STEP 5 I didn’t like the texture to be covering his face, so I opened the picture I got after step 3 in Noir and made it black and white. I also opened the one with the Grungetastic texture and made it black and white as well.
STEP 6 I opened both pictures I got after step 5 in Filterstorm in filters, double exposure. I set the Brush to an average size, Softness nearly full to soft and the opacity halfway. I blended in most of the texture but made sure to keep his face untouched.
STEP 7 In KingCamera I added some extra texture and played with the sliders a bit so it wouldn’t be too obvious.
STEP 8 Superimpose is fantastic for merging two pictures together. it has the possibility to make a picture bigger or smaller, flip and rotate it and of course the many filters with sliders to change the look of the layering. I opened the result I got after step 7 and picked one of my own textures (I usually try a few different ones to see which one works best and will give me the result I want) I liked the result, but it lacked contrast so I needed to run it through one more app.

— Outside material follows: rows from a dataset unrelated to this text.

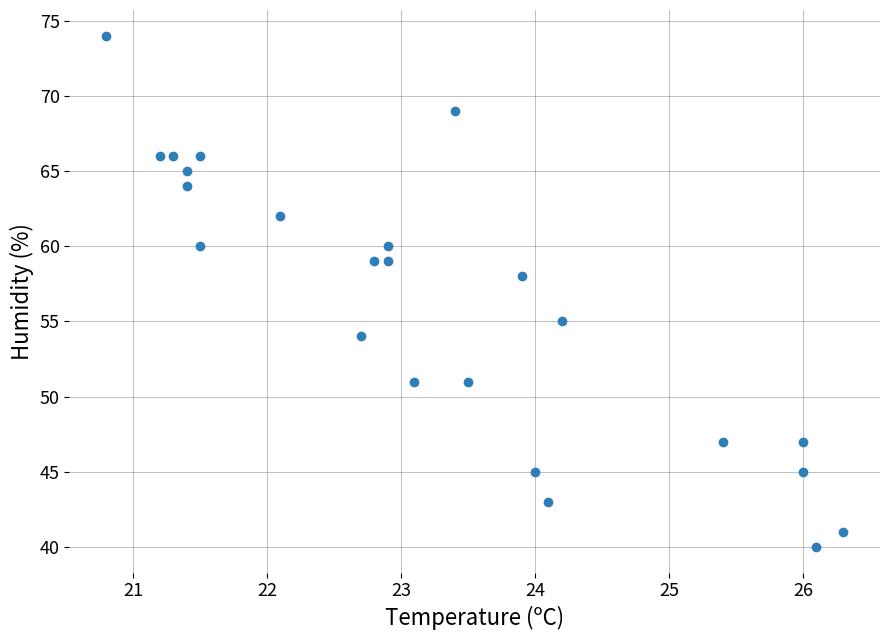

What is the range of Y values (max minus min)?

34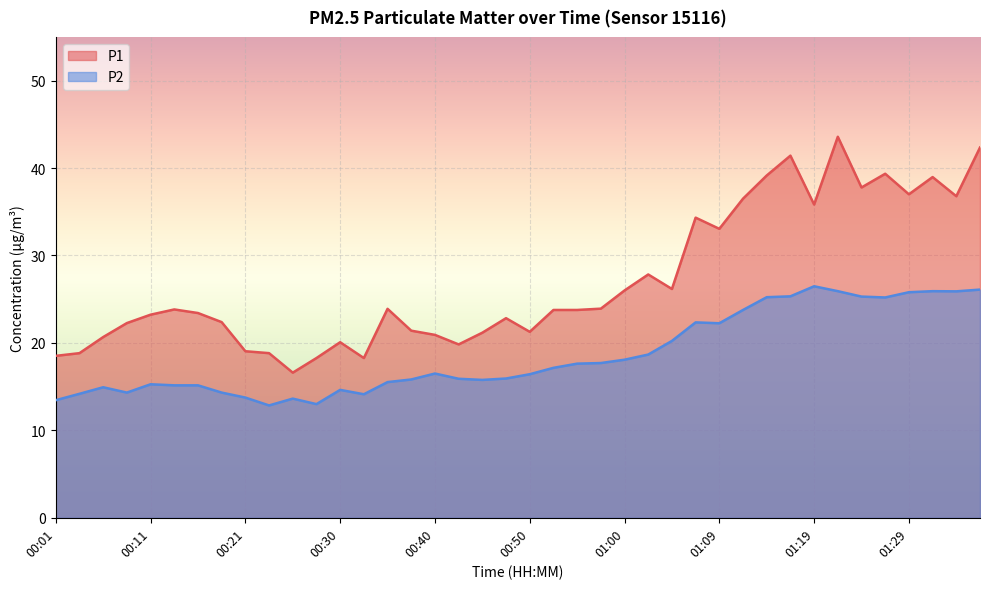

What is the minimum value shown in the chart?

12.8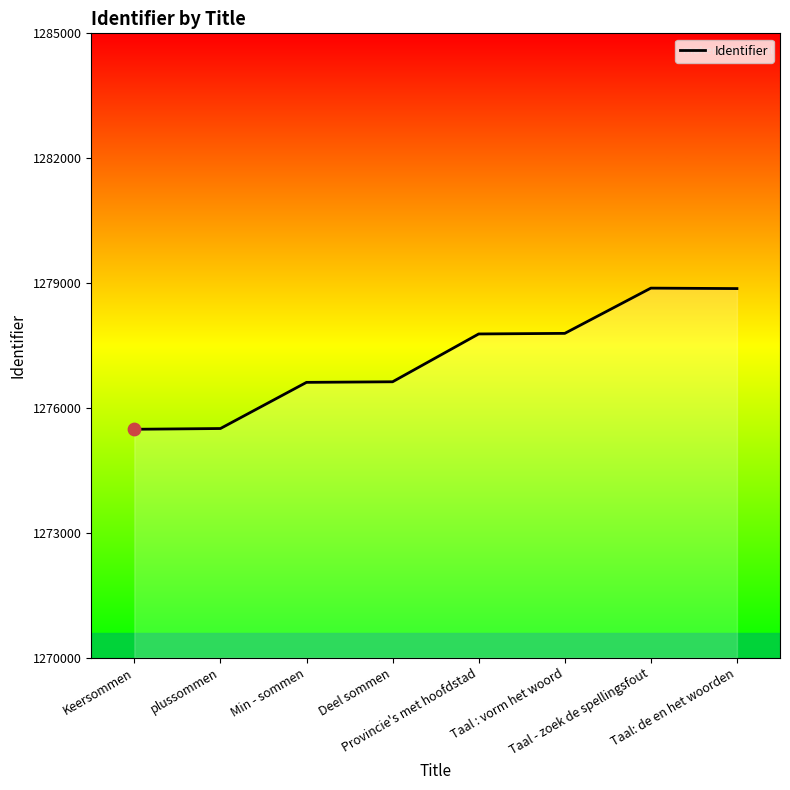

What is the change in value from plussommen to Provincie's met hoofdstad?

+2272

STEP 9 PhotoFX is one of my preferred apps. It offers a lot of filters and possibilities. Mr. Henry got first of all – in image – autocorrected to lose the brownish tone that it got from adding the texture. The final step was playing with the sliders in “colour correct” to give it more contrast and colour.
STEP 10 The title of the picture is after Tom Wait’s song: Mr. Henry
EC: What other thoughts would you like to share?
CB: Edi, a big huge thank you for this opportunity! Truly honoured and I appreciate it very much!